Parents gave especially emotional testimony, with some breaking down into tears after a year of constant state-sponsored attacks on their kids. Suzanne Summers, parent of a trans child, told legislators at the House hearing that the year had been “horrible and traumatic” and that her family was planning to leave the state and move to New Mexico because “our transgender daughter is under immense stress.” Summers added, “I want my daughter to grow up in a safe environment, I want my daughter to live.”
Molly Carnes, who described herself as a Christian mom, also raised concerns for the safety of her child and expressed frustration with the lawmakers themselves: “If you feel supporting these bills makes you faithful, I ask you to reconsider. When your actions inspire thoughts of suicide in others it’s not an act in good faith….we parents have been testifying for months, we try to activate your compassion with stories and data, but you refuse to provide yourself with the free education given to you.”
Transgender youth face alarmingly high rates of suicidal ideation, and that rate has increased over the past year as the isolation of the pandemic pairs with state-sponsored attacks on their access to healthcare and sports. So far this year, over 130 anti-transgender bills have been filed among more than 280 anti-LGBTQ bills introduced in 33 states, according to Human Rights Campaign.

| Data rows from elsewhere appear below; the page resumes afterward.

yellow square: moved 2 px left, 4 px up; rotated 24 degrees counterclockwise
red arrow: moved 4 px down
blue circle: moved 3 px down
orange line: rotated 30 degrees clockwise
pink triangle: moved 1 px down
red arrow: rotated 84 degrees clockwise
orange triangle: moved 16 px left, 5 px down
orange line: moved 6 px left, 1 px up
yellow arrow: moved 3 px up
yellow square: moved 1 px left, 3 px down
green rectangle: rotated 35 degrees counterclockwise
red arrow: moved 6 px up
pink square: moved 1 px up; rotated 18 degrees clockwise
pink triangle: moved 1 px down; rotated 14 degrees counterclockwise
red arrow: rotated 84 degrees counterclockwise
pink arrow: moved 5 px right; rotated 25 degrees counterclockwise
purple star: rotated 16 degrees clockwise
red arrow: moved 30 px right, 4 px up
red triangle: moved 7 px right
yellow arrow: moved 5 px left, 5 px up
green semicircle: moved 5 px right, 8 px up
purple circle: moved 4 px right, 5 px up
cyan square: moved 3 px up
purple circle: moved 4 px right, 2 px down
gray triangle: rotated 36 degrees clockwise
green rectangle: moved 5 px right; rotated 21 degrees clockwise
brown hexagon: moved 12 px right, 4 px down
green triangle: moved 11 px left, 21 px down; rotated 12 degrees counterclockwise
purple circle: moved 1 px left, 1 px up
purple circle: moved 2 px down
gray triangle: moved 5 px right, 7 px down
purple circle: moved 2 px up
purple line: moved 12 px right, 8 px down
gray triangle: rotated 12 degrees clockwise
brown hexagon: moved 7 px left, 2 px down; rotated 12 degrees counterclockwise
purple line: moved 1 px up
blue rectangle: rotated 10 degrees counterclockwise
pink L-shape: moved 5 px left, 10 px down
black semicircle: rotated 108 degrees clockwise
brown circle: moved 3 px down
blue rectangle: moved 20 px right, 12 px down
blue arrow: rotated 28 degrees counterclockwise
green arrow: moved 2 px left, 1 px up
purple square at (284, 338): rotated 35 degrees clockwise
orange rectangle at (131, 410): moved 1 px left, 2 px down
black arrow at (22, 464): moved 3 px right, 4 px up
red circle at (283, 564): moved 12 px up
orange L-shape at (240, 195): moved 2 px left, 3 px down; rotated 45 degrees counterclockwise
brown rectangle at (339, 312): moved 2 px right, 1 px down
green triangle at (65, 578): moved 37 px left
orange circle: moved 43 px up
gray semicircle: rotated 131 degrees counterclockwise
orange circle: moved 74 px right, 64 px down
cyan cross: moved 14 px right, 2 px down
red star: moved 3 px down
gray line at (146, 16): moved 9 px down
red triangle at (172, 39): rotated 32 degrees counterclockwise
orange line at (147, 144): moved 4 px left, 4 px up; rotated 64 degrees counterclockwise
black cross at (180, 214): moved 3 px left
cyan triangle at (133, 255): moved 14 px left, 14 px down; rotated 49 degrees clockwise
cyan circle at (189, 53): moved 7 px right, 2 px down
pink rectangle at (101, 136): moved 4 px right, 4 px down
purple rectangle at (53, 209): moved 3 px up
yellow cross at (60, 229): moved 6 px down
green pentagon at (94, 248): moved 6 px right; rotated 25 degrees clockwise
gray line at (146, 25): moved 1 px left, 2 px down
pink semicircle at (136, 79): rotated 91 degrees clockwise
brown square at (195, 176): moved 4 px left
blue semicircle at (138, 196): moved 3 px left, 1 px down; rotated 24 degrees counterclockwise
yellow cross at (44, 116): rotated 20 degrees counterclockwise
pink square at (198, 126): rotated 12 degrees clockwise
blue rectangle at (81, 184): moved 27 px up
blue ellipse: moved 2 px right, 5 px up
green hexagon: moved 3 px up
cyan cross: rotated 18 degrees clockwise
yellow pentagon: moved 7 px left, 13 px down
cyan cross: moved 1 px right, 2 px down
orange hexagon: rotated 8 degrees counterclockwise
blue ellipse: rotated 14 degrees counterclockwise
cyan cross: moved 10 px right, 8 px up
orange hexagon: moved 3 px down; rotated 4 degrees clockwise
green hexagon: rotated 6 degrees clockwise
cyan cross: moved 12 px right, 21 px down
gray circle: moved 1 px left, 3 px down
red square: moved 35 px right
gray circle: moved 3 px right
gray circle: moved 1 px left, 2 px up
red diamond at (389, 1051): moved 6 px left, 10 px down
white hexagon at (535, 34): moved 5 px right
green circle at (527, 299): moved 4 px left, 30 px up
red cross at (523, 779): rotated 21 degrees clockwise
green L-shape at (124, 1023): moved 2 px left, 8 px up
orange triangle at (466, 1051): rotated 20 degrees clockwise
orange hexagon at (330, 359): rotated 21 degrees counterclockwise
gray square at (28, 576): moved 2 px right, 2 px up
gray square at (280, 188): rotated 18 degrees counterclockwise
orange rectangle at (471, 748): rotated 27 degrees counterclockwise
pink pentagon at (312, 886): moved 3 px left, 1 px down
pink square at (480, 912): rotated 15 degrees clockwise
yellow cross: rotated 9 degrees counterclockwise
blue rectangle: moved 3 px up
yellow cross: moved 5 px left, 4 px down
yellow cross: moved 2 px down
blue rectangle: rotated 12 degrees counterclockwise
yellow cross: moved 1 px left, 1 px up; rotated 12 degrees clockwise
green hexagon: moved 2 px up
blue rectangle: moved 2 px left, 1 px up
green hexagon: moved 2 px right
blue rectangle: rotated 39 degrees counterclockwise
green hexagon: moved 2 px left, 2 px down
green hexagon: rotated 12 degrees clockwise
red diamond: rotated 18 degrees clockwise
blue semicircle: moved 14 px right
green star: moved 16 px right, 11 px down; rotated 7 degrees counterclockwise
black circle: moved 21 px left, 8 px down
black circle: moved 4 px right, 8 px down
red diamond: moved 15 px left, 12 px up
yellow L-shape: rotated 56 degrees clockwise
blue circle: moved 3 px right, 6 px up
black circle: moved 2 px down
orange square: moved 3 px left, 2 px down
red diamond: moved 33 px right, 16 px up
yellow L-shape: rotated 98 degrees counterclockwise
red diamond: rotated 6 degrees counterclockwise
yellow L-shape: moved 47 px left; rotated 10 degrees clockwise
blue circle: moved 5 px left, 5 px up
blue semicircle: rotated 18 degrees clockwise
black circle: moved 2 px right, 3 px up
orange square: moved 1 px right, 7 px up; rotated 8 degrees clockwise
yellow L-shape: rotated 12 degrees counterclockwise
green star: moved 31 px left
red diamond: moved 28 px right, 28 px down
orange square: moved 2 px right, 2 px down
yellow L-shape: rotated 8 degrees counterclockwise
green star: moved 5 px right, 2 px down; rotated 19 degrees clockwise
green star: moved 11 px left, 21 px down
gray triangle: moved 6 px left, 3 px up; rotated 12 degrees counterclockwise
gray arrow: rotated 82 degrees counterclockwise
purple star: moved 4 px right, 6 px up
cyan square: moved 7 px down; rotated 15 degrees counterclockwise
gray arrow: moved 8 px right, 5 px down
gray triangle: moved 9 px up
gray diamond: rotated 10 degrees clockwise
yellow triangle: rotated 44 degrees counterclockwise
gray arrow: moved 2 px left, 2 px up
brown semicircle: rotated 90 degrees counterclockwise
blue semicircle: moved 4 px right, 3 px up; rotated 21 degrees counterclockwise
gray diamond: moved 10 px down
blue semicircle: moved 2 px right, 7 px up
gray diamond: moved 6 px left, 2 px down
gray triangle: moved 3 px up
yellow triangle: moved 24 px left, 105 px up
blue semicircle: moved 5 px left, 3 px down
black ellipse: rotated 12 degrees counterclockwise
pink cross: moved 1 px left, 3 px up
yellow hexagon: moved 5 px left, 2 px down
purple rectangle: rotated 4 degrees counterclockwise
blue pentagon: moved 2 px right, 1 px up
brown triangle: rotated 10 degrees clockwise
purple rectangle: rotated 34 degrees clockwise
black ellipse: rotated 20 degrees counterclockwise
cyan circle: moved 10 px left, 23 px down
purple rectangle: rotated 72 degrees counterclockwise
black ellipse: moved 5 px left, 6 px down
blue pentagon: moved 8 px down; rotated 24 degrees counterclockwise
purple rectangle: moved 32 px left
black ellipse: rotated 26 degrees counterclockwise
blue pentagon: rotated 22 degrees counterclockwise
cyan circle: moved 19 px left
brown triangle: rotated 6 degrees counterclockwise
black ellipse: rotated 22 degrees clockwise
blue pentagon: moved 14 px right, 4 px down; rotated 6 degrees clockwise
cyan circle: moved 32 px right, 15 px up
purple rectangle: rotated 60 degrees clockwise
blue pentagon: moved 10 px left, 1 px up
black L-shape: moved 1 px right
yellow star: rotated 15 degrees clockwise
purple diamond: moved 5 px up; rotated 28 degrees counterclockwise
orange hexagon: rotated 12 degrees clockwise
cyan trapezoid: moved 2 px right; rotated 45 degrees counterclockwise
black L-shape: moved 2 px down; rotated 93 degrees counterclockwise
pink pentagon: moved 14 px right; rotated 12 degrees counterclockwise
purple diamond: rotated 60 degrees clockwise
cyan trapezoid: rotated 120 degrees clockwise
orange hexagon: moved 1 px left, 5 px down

Amid this crisis, 94% of LGBTQ youth nationwide reported that recent politics negatively impacted their mental health, according to the Trevor Project. The organization also found that more than half (52%) of transgender and nonbinary youth seriously considered suicide in the past year, and 1 in 5 attempted suicide.
Trans kids in Texas — everywhere — deserve love and support, peace of mind, healthcare, happiness, to be carefree, and love. #TransKidsDeserve #ProtectTransKids #LetKidsPlay pic.twitter.com/5dDvRbaeyt
— Equality Texas (@EqualityTexas) October 16, 2021
Ricardo Martinez, Executive Director at Equality Texas, called 2021 “the most harmful legislative year on record for LGBTQ+ Texans.”
“Throughout four traumatizing legislative sessions, we’ve seen increased requests for help from families facing anti-LGBTQ+ threats as a result of this hostile climate,” Martinez said. “The ‘debate’ over this anti-transgender bill is already exacerbating intolerance, fueling discrimination, and solidifying Texas’ reputation as the leading state for violence against trans people.”
Five transgender Texans are among the 40 trans people killed by violence this year. Most are Black and Brown trans women, including 21-year-old Kier Lapri Kartier in Arlington, Texas, last month.